Avendo sempre nostalgia per i villaggi del Bangladesh, dove mi sento più unito con la gente, dal 2000 ho iniziato una nuova missione che consiste in 5 villaggi nel distretto di Manikgonj (nome della cittadina capitale del Distretto, il cui significato è centro o porto dei gioielli). Proprio in questa zona c’è la confluenza dei due grandi fiumi dell’India e del Bangladesh, il Gange, che nasce dall’Himalaia ed il Brahmaputra, che nasce nel Tibet ed entra nel Bangaldesh dal Nordest. Questa è una zona colpita da gravi alluvioni. Il centro della Missione è il grosso villaggio di Utholi, a 85 km dalla capitale. Qui ho due convitti gratis, chiamati Boarding o Ostelli, uno per bambine e ragazze, 50, chiamato St. Angela Girls’ Home ed uno per i bambini e ragazzi, quasi 50, a 500 metri di strada, chiamato St. Josph Boys’Home. Ho anche una scuola con 80 alunni/alunne, chiamata St. Angela Catholic Primary School. Questi sono i miei gioielli nel Distretto di Manikgonj, vengono da famiglie poverissime, senza terra, senza una capanna decente. A causa dell’erosione del fiume hanno perso tutto.

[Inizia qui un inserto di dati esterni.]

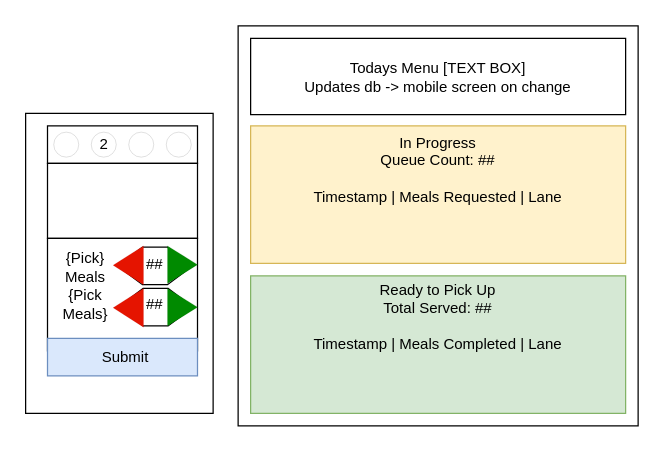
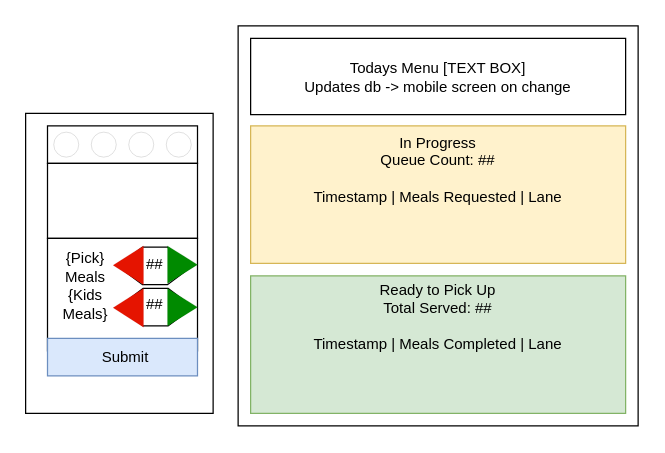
  <mxCell id="0" />
  <mxCell id="1" parent="0" />
  <mxCell id="2" value="" style="rounded=0;whiteSpace=wrap;html=1;" parent="1" vertex="1"><mxGeometry x="20" y="90" width="150" height="240" as="geometry" /></mxCell>
  <mxCell id="3" value="" style="rounded=0;whiteSpace=wrap;html=1;" parent="1" vertex="1"><mxGeometry x="37.5" y="100" width="120" height="30" as="geometry" /></mxCell>
  <mxCell id="4" value="" style="rounded=0;whiteSpace=wrap;html=1;" parent="1" vertex="1"><mxGeometry x="37.5" y="130" width="120" height="60" as="geometry" /></mxCell>
  <mxCell id="5" value="" style="rounded=0;whiteSpace=wrap;html=1;" parent="1" vertex="1"><mxGeometry x="37.5" y="190" width="120" height="90" as="geometry" /></mxCell>
  <mxCell id="6" value="" style="rounded=0;whiteSpace=wrap;html=1;fillColor=#dae8fc;strokeColor=#6c8ebf;" parent="1" vertex="1"><mxGeometry x="37.5" y="270" width="120" height="30" as="geometry" /></mxCell>
  <mxCell id="7" value="Submit" style="text;html=1;strokeColor=none;fillColor=none;align=center;verticalAlign=middle;whiteSpace=wrap;rounded=0;" parent="1" vertex="1"><mxGeometry x="70" y="270" width="60" height="30" as="geometry" /></mxCell>
  <mxCell id="8" value="{Pick} Meals" style="text;html=1;strokeColor=none;fillColor=none;align=center;verticalAlign=middle;whiteSpace=wrap;rounded=0;" parent="1" vertex="1"><mxGeometry x="37.5" y="198" width="60" height="30" as="geometry" /></mxCell>
- <mxCell id="9" value="{Pick Meals}" style="text;html=1;strokeColor=none;fillColor=none;align=center;verticalAlign=middle;whiteSpace=wrap;rounded=0;" parent="1" vertex="1"><mxGeometry x="37.5" y="228" width="60" height="30" as="geometry" /></mxCell>
+ <mxCell id="9" value="{Kids Meals}" style="text;html=1;strokeColor=none;fillColor=none;align=center;verticalAlign=middle;whiteSpace=wrap;rounded=0;" parent="1" vertex="1"><mxGeometry x="37.5" y="228" width="60" height="30" as="geometry" /></mxCell>
  <mxCell id="10" value="" style="shape=hexagon;perimeter=hexagonPerimeter2;whiteSpace=wrap;html=1;fixedSize=1;" parent="1" vertex="1"><mxGeometry x="93.5" y="197" width="60" height="30" as="geometry" /></mxCell>
  <mxCell id="11" value="##" style="text;html=1;strokeColor=none;fillColor=none;align=center;verticalAlign=middle;whiteSpace=wrap;rounded=0;" parent="1" vertex="1"><mxGeometry x="111" y="196" width="25" height="30" as="geometry" /></mxCell>
  <mxCell id="12" value="" style="shape=hexagon;perimeter=hexagonPerimeter2;whiteSpace=wrap;html=1;fixedSize=1;" parent="1" vertex="1"><mxGeometry x="94" y="230" width="60" height="30" as="geometry" /></mxCell>
  <mxCell id="13" value="##" style="text;html=1;strokeColor=none;fillColor=none;align=center;verticalAlign=middle;whiteSpace=wrap;rounded=0;" parent="1" vertex="1"><mxGeometry x="110" y="228" width="27" height="30" as="geometry" /></mxCell>
  <mxCell id="14" value="" style="rounded=0;whiteSpace=wrap;html=1;fontFamily=Helvetica;fontSize=12;fontColor=default;fillColor=none;gradientColor=none;" parent="1" vertex="1"><mxGeometry x="190" y="20" width="320" height="320" as="geometry" /></mxCell>
  <mxCell id="15" value="" style="rounded=0;whiteSpace=wrap;html=1;fontFamily=Helvetica;fontSize=12;fontColor=default;fillColor=none;gradientColor=none;" parent="1" vertex="1"><mxGeometry x="200" y="30" width="300" height="61" as="geometry" /></mxCell>
  <mxCell id="16" value="Todays Menu [TEXT BOX]&lt;br&gt;Updates db -&amp;gt; mobile screen on change" style="text;html=1;strokeColor=none;fillColor=none;align=center;verticalAlign=middle;whiteSpace=wrap;rounded=0;fontFamily=Helvetica;fontSize=12;fontColor=default;" parent="1" vertex="1"><mxGeometry x="210" y="30" width="280" height="61" as="geometry" /></mxCell>
  <mxCell id="17" value="" style="rounded=0;whiteSpace=wrap;html=1;fontFamily=Helvetica;fontSize=12;fillColor=#fff2cc;strokeColor=#d6b656;" parent="1" vertex="1"><mxGeometry x="200" y="100" width="300" height="110" as="geometry" /></mxCell>
  <mxCell id="18" value="In Progress&lt;br&gt;Queue Count: ##&lt;br&gt;&lt;br&gt;Timestamp | Meals Requested | Lane" style="text;html=1;strokeColor=none;fillColor=none;align=center;verticalAlign=top;whiteSpace=wrap;rounded=0;fontFamily=Helvetica;fontSize=12;fontColor=default;" parent="1" vertex="1"><mxGeometry x="210" y="100" width="280" height="110" as="geometry" /></mxCell>
  <mxCell id="19" value="" style="rounded=0;whiteSpace=wrap;html=1;fontFamily=Helvetica;fontSize=12;fillColor=#d5e8d4;strokeColor=#82b366;" parent="1" vertex="1"><mxGeometry x="200" y="220" width="300" height="110" as="geometry" /></mxCell>
  <mxCell id="20" value="Ready to Pick Up&lt;br&gt;Total Served: ##&lt;br&gt;&lt;br&gt;Timestamp | Meals Completed | Lane" style="text;html=1;strokeColor=none;fillColor=none;align=center;verticalAlign=top;whiteSpace=wrap;rounded=0;fontFamily=Helvetica;fontSize=12;fontColor=default;strokeWidth=0;spacing=0;" parent="1" vertex="1"><mxGeometry x="210" y="220" width="280" height="110" as="geometry" /></mxCell>
  <mxCell id="21" value="" style="triangle;whiteSpace=wrap;html=1;rounded=0;fontFamily=Helvetica;fontSize=12;strokeWidth=0;fillColor=#008a00;strokeColor=#005700;fontColor=#ffffff;" parent="1" vertex="1"><mxGeometry x="133.5" y="196" width="24" height="30" as="geometry" /></mxCell>
  <mxCell id="22" value="" style="triangle;whiteSpace=wrap;html=1;rounded=0;fontFamily=Helvetica;fontSize=12;strokeWidth=0;fillColor=#008a00;strokeColor=#005700;fontColor=#ffffff;" parent="1" vertex="1"><mxGeometry x="133.5" y="230" width="24" height="30" as="geometry" /></mxCell>
  <mxCell id="23" value="" style="triangle;whiteSpace=wrap;html=1;rounded=0;fontFamily=Helvetica;fontSize=12;strokeWidth=0;fillColor=#e51400;strokeColor=#B20000;fontColor=#ffffff;rotation=-180;" parent="1" vertex="1"><mxGeometry x="89.99" y="230" width="24.3" height="31" as="geometry" /></mxCell>
  <mxCell id="24" value="" style="triangle;whiteSpace=wrap;html=1;rounded=0;fontFamily=Helvetica;fontSize=12;strokeWidth=0;fillColor=#e51400;strokeColor=#B20000;fontColor=#ffffff;rotation=-180;" parent="1" vertex="1"><mxGeometry x="89.99" y="196" width="24.3" height="31" as="geometry" /></mxCell>
  <mxCell id="25" value="" style="ellipse;whiteSpace=wrap;html=1;aspect=fixed;rounded=0;fontFamily=Helvetica;fontSize=12;fontColor=default;strokeWidth=0;fillColor=none;gradientColor=none;" parent="1" vertex="1"><mxGeometry x="42.5" y="105" width="20" height="20" as="geometry" /></mxCell>
  <mxCell id="26" value="" style="ellipse;whiteSpace=wrap;html=1;aspect=fixed;rounded=0;fontFamily=Helvetica;fontSize=12;fontColor=default;strokeWidth=0;fillColor=none;gradientColor=none;" parent="1" vertex="1"><mxGeometry x="72.5" y="105" width="20" height="20" as="geometry" /></mxCell>
  <mxCell id="27" value="" style="ellipse;whiteSpace=wrap;html=1;aspect=fixed;rounded=0;fontFamily=Helvetica;fontSize=12;fontColor=default;strokeWidth=0;fillColor=none;gradientColor=none;" parent="1" vertex="1"><mxGeometry x="102.5" y="105" width="20" height="20" as="geometry" /></mxCell>
  <mxCell id="28" value="" style="ellipse;whiteSpace=wrap;html=1;aspect=fixed;rounded=0;fontFamily=Helvetica;fontSize=12;fontColor=default;strokeWidth=0;fillColor=none;gradientColor=none;" parent="1" vertex="1"><mxGeometry x="132.5" y="105" width="20" height="20" as="geometry" /></mxCell>
- <mxCell id="29" value="2" style="text;html=1;strokeColor=none;fillColor=none;align=center;verticalAlign=middle;whiteSpace=wrap;rounded=0;fontFamily=Helvetica;fontSize=12;fontColor=default;" parent="1" vertex="1"><mxGeometry x="72.5" y="105" width="20" height="20" as="geometry" /></mxCell>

“Dal 2004, quando ho visto i disastri della prima alluvioni, prima solo per me, ho sempre cercato di risolvere il problema abitazione per 55 famiglie. Il mio progetto è quello di comprare un terreno lontano dal fiume, fare la ripiena di terra alta almeno due metri e mezzo e su questo terreno rialzato costruire delle capanne o casupole per queste famiglie, che al presente vivono sugli argini. Ma per fare questo c’è bisogno di soldi”.

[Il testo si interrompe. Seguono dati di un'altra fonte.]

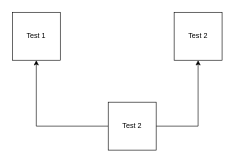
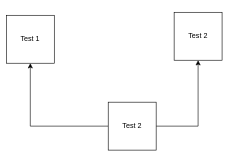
  <mxCell id="0" />
  <mxCell id="1" parent="0" />
- <mxCell id="2" value="Test 1" style="whiteSpace=wrap;html=1;aspect=fixed;" vertex="1" parent="1"><mxGeometry x="20" y="20" width="80" height="80" as="geometry" /></mxCell>
+ <mxCell id="2" value="Test 1" style="whiteSpace=wrap;html=1;aspect=fixed;" vertex="1" parent="1"><mxGeometry x="10" y="25" width="80" height="80" as="geometry" /></mxCell>
  <mxCell id="3" value="Test 2" style="whiteSpace=wrap;html=1;aspect=fixed;" vertex="1" parent="1"><mxGeometry x="290" y="20" width="80" height="80" as="geometry" /></mxCell>
  <mxCell id="4" style="edgeStyle=orthogonalEdgeStyle;rounded=0;orthogonalLoop=1;jettySize=auto;html=1;entryX=0.5;entryY=1;entryDx=0;entryDy=0;" edge="1" parent="1" source="6" target="3"><mxGeometry relative="1" as="geometry" /></mxCell>
  <mxCell id="5" style="edgeStyle=orthogonalEdgeStyle;rounded=0;orthogonalLoop=1;jettySize=auto;html=1;entryX=0.5;entryY=1;entryDx=0;entryDy=0;" edge="1" parent="1" source="6" target="2"><mxGeometry relative="1" as="geometry" /></mxCell>
  <mxCell id="6" value="Test 2" style="whiteSpace=wrap;html=1;aspect=fixed;" vertex="1" parent="1"><mxGeometry x="180" y="170" width="80" height="80" as="geometry" /></mxCell>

La missione di padre Arturo si trova relativamente vicino a quella che era affidata a padre Giacomelli, il sacerdote di Valfurva morto il mese scorso in un incidente stradale proprio in Bangladesh. “P. Sandro si dedicava soprattutto agli operai delle industrie tessili e metal-meccaniche – continua padre Arturo – e io lavoravo spesso con lui. Ora sotto la mia cura è passata anche la sua missione nel Distretto di Gazipur, a Nordovest di Dhaka, perché non ci sono persone che lo possano sostituire”. Il grosso del lavoro di padre Arturo, che ripartirà per il Bangladesh il 27 novembre prossimo, ora è quello di dare una casa a 55 famiglie. “I villaggi della mia missione sono cinque – conclude padre Arturo – e oltre ai due Convitti e la scuola elementare nel centro di Utholi, ho altre tre scuole elementari con 125 alunni/alunne. Anche questi bambini molto poveri che vivono in baracche lungo il fiume, che qui si chiama Jamuna. Le loro abitazioni vengono spesso distrutto o rovinate dalle inondazioni frequenti. Il problema dei fiumi in Bangladesh è che sono pieni di detriti e non essendo abbastanza profondo il loro letto, sono soggetti a frequenti straripamenti. Tante famiglie vivono lungo le rive in terreni di altri che possono sfruttarli e cacciarli a loro piacimento. Ora vorremmo prendere un terreno, rialzarlo e costruire delle capanne di lamiera e bambù, però essendo su un terreno rialzato saranno più solide e non saranno facilmente soggette alle alluvioni”.
“Abbiamo già raccolto dei fondi, ma non sono abbastanza per costruire le capanne per gli alluvionati – dice padre Arturo”.